With the vast majority of buildings expected to become cognitive within 10 years, what – as consumers – are we willing to accept about the technology which is being rapidly retrofitted into offices and infiltrating our everyday lives?
So-called cognitive buildings monitor themselves and learn how to make best use of their resources, be it from energy savings, space efficiency or comfort for its occupants. To do this, sensors are placed and plugged into every part of the building to record thousands of data points which is then turned into useful information.
The ethics behind big data is an ongoing debate. Sometimes you may not even be aware of the data which is being gathered, but when buildings which we use on a daily basis become cognitive it will add a whole new layer of interaction.
With sensors becoming ever cheaper, the market is exploding and it is now becoming possible to retrofit a building with hundreds to thousands of sensors from motion, temperature and CO2 detectors to camera and sound sensors. The level to which they have the ability to interact with people is having a profound effect on how popular the uptake of use has been.
No-one would accept a camera in a washroom, but someone would probably accept a more simple motion sensor
There is no doubt of their capability. Some camera sensors can not only count the number of people in a room, but they can tell which sex they are and their age, give or take a couple of years. They can track eye movements and record, for example, how long a person has watched an advert.
However, Lars Ramfelt chief executive of Swedish sensor maker Yanzi says these more complex sensors which collect detailed information about the user, still only have a limited use because they are not yet accepted in society.
“No one would accept a camera in a washroom, but someone would probably accept a more simple motion sensor because it just detects heat passing by it so it can’t really see the difference between, for example, a dog and a human.”
And the area where they had found the most resistance to some of the more detailed sensors was in the workplace.
“My number one experience is that people aren’t very happy to have cameras in work environments,” said Ramfelt. “If you want people to use things you don’t tell them you have a camera watching them every hour of the day.”
My number one experience is that people aren’t very happy to have cameras in work environments
The company has also had to assure its customers that although some of its sensors detect noise, they do not record or cannot distinguish a voice conversation.

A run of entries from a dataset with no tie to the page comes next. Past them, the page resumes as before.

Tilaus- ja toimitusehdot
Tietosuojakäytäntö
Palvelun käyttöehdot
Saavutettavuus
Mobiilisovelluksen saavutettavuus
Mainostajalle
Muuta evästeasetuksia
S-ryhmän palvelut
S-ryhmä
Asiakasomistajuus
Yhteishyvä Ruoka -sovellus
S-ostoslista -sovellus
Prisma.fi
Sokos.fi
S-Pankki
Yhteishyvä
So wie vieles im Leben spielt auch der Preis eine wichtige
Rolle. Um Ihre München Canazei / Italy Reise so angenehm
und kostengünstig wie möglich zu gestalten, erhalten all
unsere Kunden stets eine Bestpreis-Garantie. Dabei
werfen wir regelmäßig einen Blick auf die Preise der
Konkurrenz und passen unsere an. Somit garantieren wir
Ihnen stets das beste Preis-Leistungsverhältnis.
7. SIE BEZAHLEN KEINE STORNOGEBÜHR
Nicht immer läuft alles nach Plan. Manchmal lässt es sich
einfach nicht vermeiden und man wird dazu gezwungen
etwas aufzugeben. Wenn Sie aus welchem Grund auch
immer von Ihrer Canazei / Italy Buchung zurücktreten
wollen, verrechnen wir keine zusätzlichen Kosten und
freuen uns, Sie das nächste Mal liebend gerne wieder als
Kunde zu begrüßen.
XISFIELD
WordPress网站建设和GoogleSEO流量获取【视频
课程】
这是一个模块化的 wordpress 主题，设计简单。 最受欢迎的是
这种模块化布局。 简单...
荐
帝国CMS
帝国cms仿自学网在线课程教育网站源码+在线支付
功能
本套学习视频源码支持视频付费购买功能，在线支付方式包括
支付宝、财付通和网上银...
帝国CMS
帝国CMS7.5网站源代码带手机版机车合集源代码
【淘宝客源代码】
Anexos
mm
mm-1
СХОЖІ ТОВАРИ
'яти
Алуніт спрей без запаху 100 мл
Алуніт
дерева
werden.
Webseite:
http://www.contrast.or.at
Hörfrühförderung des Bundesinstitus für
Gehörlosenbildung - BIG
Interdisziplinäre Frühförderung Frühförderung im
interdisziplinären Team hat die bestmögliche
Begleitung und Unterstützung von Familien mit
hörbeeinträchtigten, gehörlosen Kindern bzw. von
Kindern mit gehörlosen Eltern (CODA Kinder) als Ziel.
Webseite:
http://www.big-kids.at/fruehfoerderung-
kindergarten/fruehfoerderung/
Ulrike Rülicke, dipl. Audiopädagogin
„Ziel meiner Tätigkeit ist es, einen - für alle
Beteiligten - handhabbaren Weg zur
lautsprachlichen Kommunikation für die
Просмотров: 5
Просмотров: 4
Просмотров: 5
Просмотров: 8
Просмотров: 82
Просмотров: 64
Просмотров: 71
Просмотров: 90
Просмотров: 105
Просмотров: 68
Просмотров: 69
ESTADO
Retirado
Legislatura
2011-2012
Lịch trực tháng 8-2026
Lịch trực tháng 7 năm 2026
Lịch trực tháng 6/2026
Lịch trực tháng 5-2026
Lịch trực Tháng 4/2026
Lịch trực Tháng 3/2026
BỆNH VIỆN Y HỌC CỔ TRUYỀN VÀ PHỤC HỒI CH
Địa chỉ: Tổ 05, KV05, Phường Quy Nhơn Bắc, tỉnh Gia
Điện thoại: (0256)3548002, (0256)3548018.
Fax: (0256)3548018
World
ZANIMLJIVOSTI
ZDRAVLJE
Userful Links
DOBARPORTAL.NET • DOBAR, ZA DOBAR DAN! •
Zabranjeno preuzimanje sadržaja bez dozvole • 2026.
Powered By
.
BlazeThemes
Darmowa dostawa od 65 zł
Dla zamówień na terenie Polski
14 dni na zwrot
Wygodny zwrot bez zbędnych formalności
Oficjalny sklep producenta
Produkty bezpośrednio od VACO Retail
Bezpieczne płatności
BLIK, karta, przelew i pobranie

“Worse than cameras, if I put a camera on your desk then you will hate me, but if I put a voice recorder you’ll hate me more,” he said.
In time, Ramfelt thinks that sensors will become part of everyday life because of the benefit they bring and if the user is incentivised.
“You need to make it natural to have these sensors in this environment,” he explains. “If I want to put a camera on your desk, then I need to bring back some value to you. Otherwise you won’t accept these sensors.”
He compared it to the rapid rise of the smart phone which performs so many functions to help our daily lives and many say they now cannot live without.
Change will happen, but will the fear of “Big Brother”, slow the uptake of this new technology? Or will it become firmly ingrained in our culture, with users happy to hand over their data to make life easier? Time will tell.